▸ **Exercise goal**:
Look through the data below. Show each line where the string "CROSS" occurs.

▸ **Material for the task**:
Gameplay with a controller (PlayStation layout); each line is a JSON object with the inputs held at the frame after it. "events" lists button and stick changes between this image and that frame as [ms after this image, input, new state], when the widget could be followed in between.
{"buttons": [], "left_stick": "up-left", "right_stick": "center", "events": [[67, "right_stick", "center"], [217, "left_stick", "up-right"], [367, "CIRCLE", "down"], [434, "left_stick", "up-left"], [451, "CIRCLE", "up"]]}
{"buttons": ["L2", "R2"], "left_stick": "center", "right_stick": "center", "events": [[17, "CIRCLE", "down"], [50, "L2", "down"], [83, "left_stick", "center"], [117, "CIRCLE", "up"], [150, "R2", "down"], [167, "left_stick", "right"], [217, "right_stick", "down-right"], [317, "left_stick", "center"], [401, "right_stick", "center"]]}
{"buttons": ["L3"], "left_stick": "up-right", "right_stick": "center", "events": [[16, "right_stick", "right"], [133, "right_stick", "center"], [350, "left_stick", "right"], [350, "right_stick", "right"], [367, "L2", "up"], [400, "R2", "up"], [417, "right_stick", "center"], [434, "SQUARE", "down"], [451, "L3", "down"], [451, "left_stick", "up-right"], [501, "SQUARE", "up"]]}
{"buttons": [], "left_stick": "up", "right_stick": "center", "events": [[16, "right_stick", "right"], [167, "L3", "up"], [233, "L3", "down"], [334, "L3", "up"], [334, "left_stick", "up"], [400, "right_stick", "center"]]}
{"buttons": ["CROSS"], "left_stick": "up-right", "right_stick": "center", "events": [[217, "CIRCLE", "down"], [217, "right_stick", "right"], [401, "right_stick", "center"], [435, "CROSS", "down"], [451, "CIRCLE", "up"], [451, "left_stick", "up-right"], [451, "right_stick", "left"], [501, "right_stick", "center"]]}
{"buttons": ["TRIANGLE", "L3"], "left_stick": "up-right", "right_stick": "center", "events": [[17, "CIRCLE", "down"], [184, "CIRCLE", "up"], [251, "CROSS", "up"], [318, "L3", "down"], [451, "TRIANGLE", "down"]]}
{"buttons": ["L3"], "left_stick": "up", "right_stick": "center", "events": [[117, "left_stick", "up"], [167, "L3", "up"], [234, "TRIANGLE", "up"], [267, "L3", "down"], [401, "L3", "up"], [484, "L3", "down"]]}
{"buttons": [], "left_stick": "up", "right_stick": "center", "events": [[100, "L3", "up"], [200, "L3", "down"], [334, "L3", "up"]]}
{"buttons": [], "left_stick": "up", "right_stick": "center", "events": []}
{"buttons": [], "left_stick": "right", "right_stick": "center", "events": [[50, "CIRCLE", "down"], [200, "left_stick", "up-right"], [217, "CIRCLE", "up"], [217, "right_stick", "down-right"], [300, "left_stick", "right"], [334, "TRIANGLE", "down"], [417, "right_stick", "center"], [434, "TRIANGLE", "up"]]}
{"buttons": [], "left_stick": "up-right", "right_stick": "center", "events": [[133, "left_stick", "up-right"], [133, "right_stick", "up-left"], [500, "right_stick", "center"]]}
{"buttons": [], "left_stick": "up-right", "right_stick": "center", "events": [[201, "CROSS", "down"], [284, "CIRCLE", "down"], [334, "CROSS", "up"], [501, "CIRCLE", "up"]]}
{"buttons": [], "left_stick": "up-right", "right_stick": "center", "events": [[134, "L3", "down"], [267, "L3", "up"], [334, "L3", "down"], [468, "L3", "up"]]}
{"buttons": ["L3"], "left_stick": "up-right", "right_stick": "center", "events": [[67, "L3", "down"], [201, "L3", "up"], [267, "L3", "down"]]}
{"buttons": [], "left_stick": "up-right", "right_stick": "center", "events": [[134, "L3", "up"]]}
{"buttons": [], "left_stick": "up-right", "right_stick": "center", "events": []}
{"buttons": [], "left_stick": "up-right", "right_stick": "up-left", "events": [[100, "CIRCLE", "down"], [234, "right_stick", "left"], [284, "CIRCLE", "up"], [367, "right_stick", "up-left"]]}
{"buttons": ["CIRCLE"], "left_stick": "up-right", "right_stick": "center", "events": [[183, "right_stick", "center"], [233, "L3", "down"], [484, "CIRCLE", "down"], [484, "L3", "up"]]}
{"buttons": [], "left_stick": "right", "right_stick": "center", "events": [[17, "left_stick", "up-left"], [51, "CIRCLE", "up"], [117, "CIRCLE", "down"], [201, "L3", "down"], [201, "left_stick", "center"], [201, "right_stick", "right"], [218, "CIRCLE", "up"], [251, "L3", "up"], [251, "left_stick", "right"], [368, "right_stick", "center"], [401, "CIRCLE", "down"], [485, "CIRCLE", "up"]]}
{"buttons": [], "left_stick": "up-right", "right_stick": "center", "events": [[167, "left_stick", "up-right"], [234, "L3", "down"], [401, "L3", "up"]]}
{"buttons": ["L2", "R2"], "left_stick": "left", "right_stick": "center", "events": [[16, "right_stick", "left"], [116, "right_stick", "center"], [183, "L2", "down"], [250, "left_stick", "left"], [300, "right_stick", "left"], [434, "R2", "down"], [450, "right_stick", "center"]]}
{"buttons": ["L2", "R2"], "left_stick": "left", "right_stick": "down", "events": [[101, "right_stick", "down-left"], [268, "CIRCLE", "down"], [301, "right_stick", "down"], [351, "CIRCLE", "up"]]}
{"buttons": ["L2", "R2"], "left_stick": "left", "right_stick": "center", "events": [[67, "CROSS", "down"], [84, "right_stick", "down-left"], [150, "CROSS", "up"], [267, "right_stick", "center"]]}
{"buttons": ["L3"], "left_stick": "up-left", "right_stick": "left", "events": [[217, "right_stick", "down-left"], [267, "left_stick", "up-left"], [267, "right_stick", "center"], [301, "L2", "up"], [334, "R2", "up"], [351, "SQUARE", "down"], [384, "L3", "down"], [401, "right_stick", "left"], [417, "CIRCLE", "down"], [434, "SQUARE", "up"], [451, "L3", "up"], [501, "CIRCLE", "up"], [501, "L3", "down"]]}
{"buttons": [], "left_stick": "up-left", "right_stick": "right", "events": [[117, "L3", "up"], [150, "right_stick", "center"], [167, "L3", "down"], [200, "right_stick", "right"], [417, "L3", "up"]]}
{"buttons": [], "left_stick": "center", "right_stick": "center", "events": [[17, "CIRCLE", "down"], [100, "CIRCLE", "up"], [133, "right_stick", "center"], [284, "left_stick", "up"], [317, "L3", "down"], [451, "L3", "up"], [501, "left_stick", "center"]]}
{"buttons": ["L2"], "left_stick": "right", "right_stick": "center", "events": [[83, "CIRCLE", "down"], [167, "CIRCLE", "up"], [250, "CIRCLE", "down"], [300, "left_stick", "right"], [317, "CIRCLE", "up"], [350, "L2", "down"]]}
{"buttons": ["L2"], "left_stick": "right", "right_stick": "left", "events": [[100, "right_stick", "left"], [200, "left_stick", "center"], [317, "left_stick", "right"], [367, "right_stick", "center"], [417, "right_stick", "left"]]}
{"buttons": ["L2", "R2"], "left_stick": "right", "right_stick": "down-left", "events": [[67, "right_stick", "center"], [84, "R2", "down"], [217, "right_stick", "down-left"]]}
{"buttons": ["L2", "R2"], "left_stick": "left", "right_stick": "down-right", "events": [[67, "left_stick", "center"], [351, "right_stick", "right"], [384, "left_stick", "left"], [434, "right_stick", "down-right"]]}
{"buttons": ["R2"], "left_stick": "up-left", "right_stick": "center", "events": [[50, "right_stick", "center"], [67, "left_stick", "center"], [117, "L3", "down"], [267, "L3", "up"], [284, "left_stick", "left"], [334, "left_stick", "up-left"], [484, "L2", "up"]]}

▸ **Reply**:
{"buttons": ["CROSS"], "left_stick": "up-right", "right_stick": "center", "events": [[217, "CIRCLE", "down"], [217, "right_stick", "right"], [401, "right_stick", "center"], [435, "CROSS", "down"], [451, "CIRCLE", "up"], [451, "left_stick", "up-right"], [451, "right_stick", "left"], [501, "right_stick", "center"]]}
{"buttons": ["TRIANGLE", "L3"], "left_stick": "up-right", "right_stick": "center", "events": [[17, "CIRCLE", "down"], [184, "CIRCLE", "up"], [251, "CROSS", "up"], [318, "L3", "down"], [451, "TRIANGLE", "down"]]}
{"buttons": [], "left_stick": "up-right", "right_stick": "center", "events": [[201, "CROSS", "down"], [284, "CIRCLE", "down"], [334, "CROSS", "up"], [501, "CIRCLE", "up"]]}
{"buttons": ["L2", "R2"], "left_stick": "left", "right_stick": "center", "events": [[67, "CROSS", "down"], [84, "right_stick", "down-left"], [150, "CROSS", "up"], [267, "right_stick", "center"]]}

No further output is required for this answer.